And this is getting interesting on the weekly chart. I’ve done a bit of ‘Adam Price Analysis’ on the weekly chart and it seems we’re slowly but surely getting to a place, assuming things keep going the way they’re going, where any projected pullback will be above a low(est) point (these words and descriptions and interpretations being mine of course). In other words: slowly but surely we’re approaching a point where there is no more downside indicated and there is no projected pullback lower than the lowest low made.

If you ‘look and listen’ to the ‘gold bugs’: the general consensus of ‘buying back in’ seems to be at a price of around $1 300 before Gold ‘shoots’ for $2 000 and above. Just a side note is all.

Anybody wishing to comment: feel free to do so.

Regards,

Dale.

xauusdadamdailywe13012012.zip (35.1 KB)

xauusdadamweeklywe13012012.zip (32 KB)

Hi,

I just thought that I should note something.

When I said that I ‘see’ or ‘hear’ that the ‘gold bugs’ are waiting for a pullback to anywhere around $1 300 or $1 400 before ‘buying back in’ (and I know of at least one large fund manager who is ‘down’ over $800 million on his gold fund so you can bet HE is going to ‘average down’ given the opportunity): the point I was trying to demonstrate was that it’s odd that my (Wilder’s) lil 'ol Adam charts sort of ‘arrive’ (currently) at or around the same price range. And these are people (gold ‘specialists’ and the like) that I doubt very much have Wilder’s Adam Theory of Markets on their desk. (Then again: maybe they do and that’s why this book has ‘flown under the radar’ all this time)!!! LOL!!!
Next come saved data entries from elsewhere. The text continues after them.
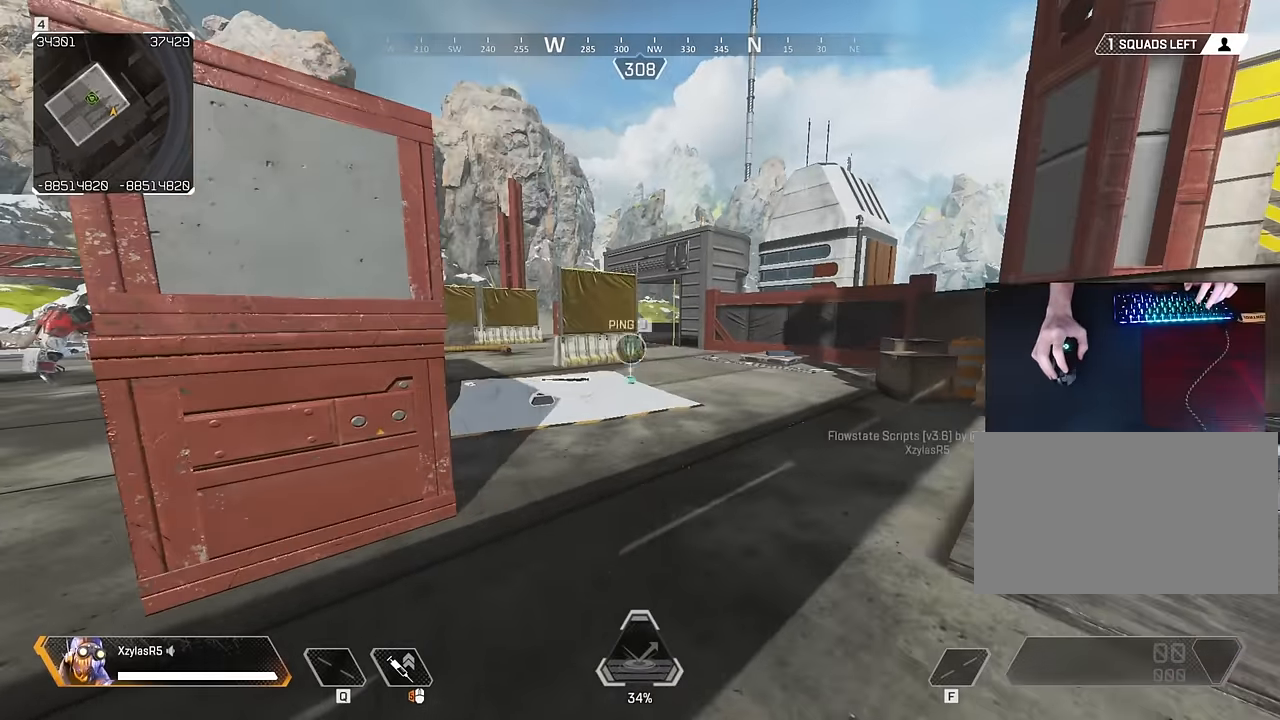
{"keys": ["d"], "mouse": [], "events": [[267, "a", "down"], [417, "a", "up"], [417, "d", "down"]]}
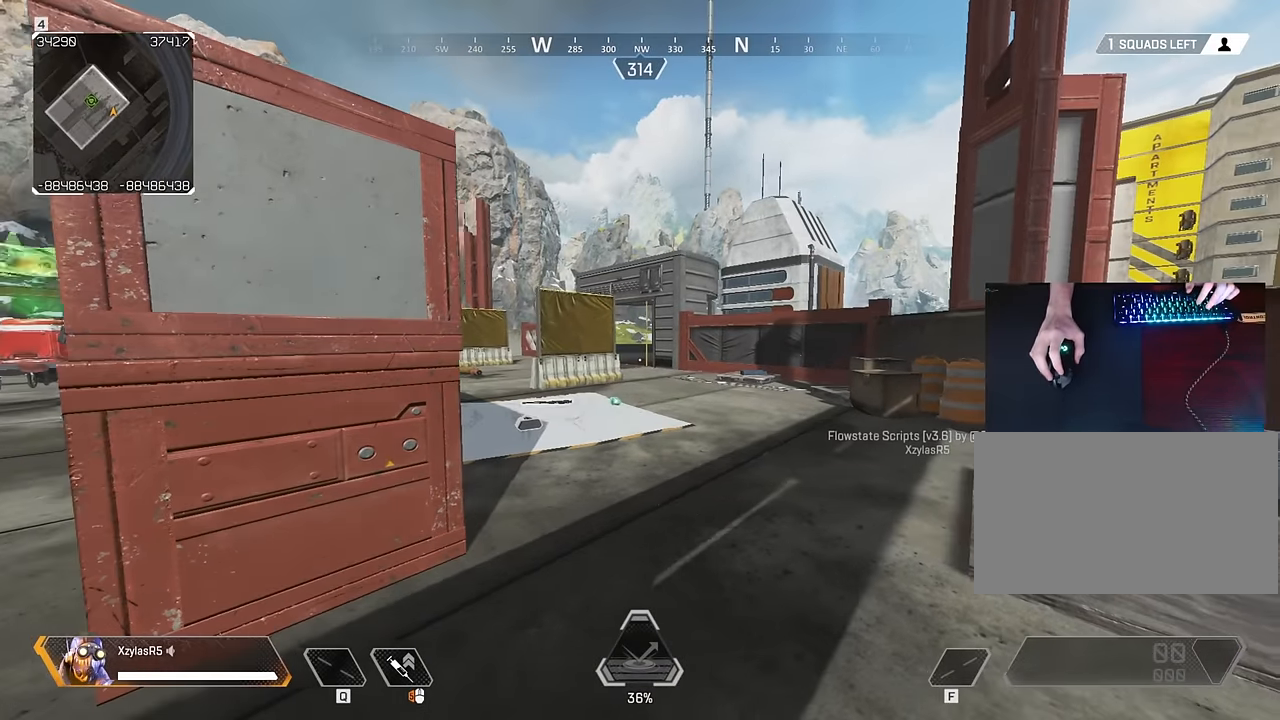
{"keys": ["d"], "mouse": [], "events": [[50, "d", "up"], [417, "d", "down"]]}
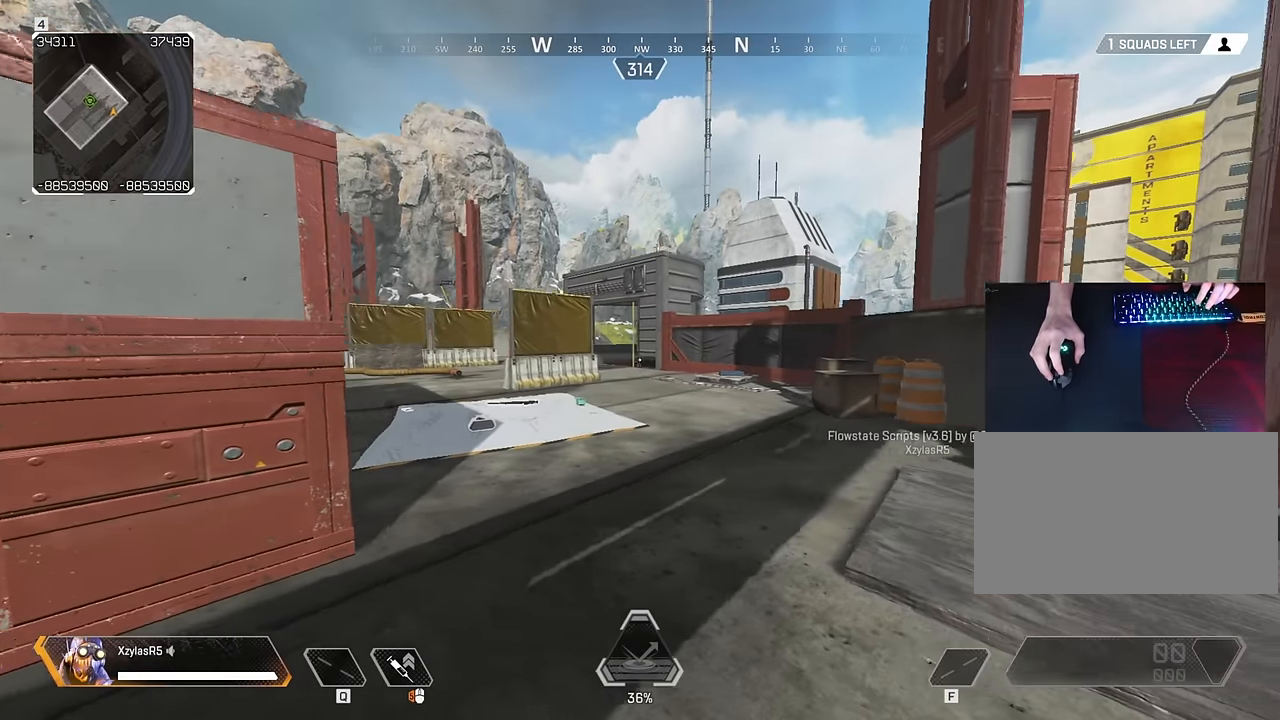
{"keys": [], "mouse": [], "events": [[17, "d", "up"], [250, "a", "down"], [483, "a", "up"]]}
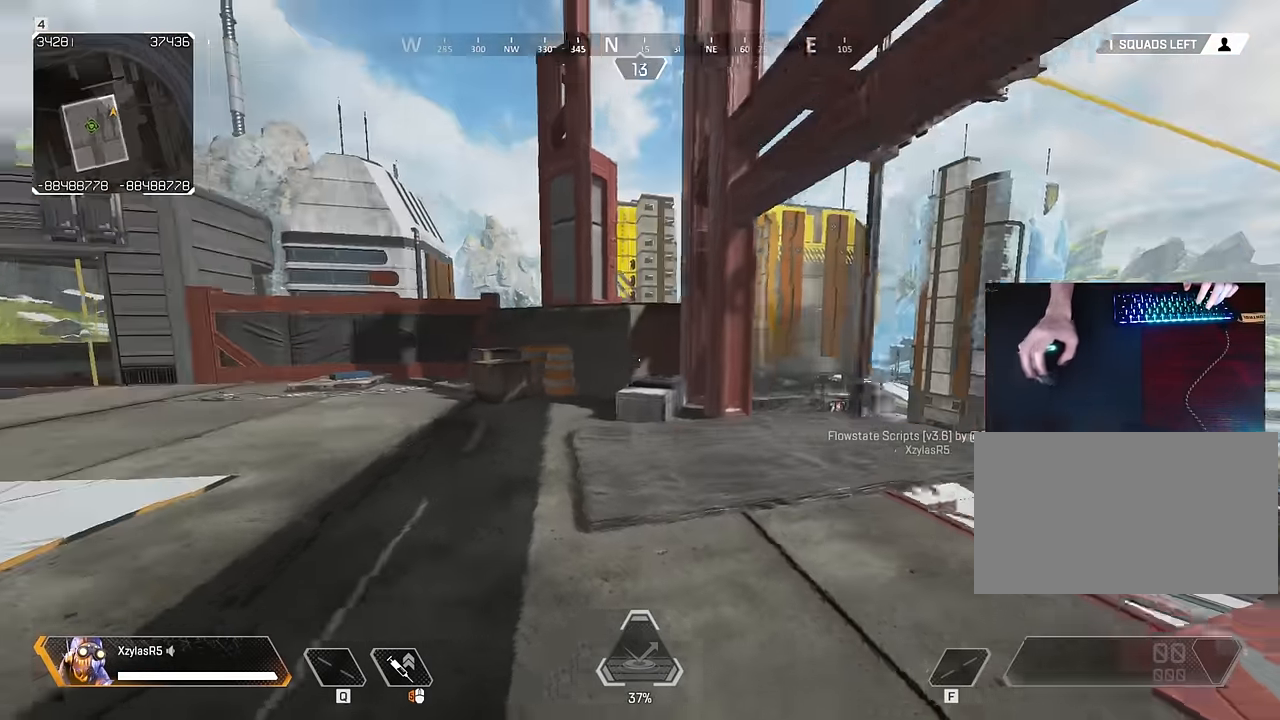
{"keys": ["a", "w"], "mouse": [], "events": [[317, "w", "down"], [367, "a", "down"]]}
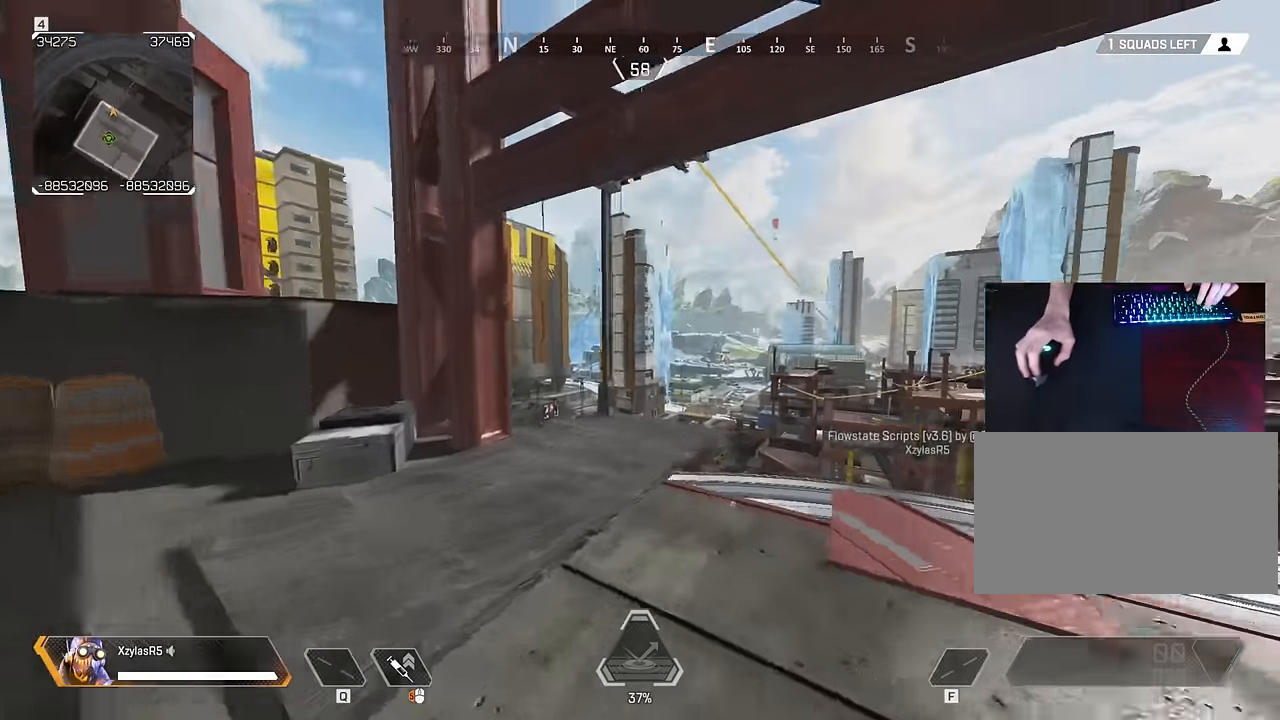
{"keys": ["w"], "mouse": [], "events": [[283, "a", "up"]]}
Just a thought I awoke with this morning. Sad that that is how I awake huh!!!

Regards,

Dale.

Based on your weekly chart, the low for gold is around 12 weeks from now.

Good morning.

I’ll take your word for it!!! LOL!!!

Sorry: I’ve never actually COUNTED the bars to any projected point. By the time I’ve strained my eyes aligning the two charts I cannot see straight!!! LOL!!! Also: they (obviously) change dynamically every time they’re ‘solved’ so I reckon at best one could sort of be ‘looking at or around’ that time. What I’m saying is that I doubt that it’s as simple as ‘calling the turn’ ‘to the day’ or ‘to the week’. But then again: I’m sure we’ll find out soon enough!!! LOL!!! Come to think of it: it would be very interesting to see if Wilder’s Delta Phenomenon confirms any Adam projections!!! But that’s a LOT of work. But I’ll see if I get to it. One very SIMPLE way really would be to see during which of the coming weeks there is a FULL MOON. Don’t laugh and don’t think I’ve ‘lost it’. That’s what Intermediate Term Delta is predicated on i.e. markets repeat themselves directly or inversely every four lunar months (there’s a bit more to it than that and there are different Delta time frames etc. but Intermediate Term Delta is the easiest to solve). WHO KNOWS??? To date: I’ve not found any reason to doubt anything Wilder has published. Why start now??? LOL!!! Just because I MYSELF don’t ‘get it’ all at first doesn’t mean it has no merit.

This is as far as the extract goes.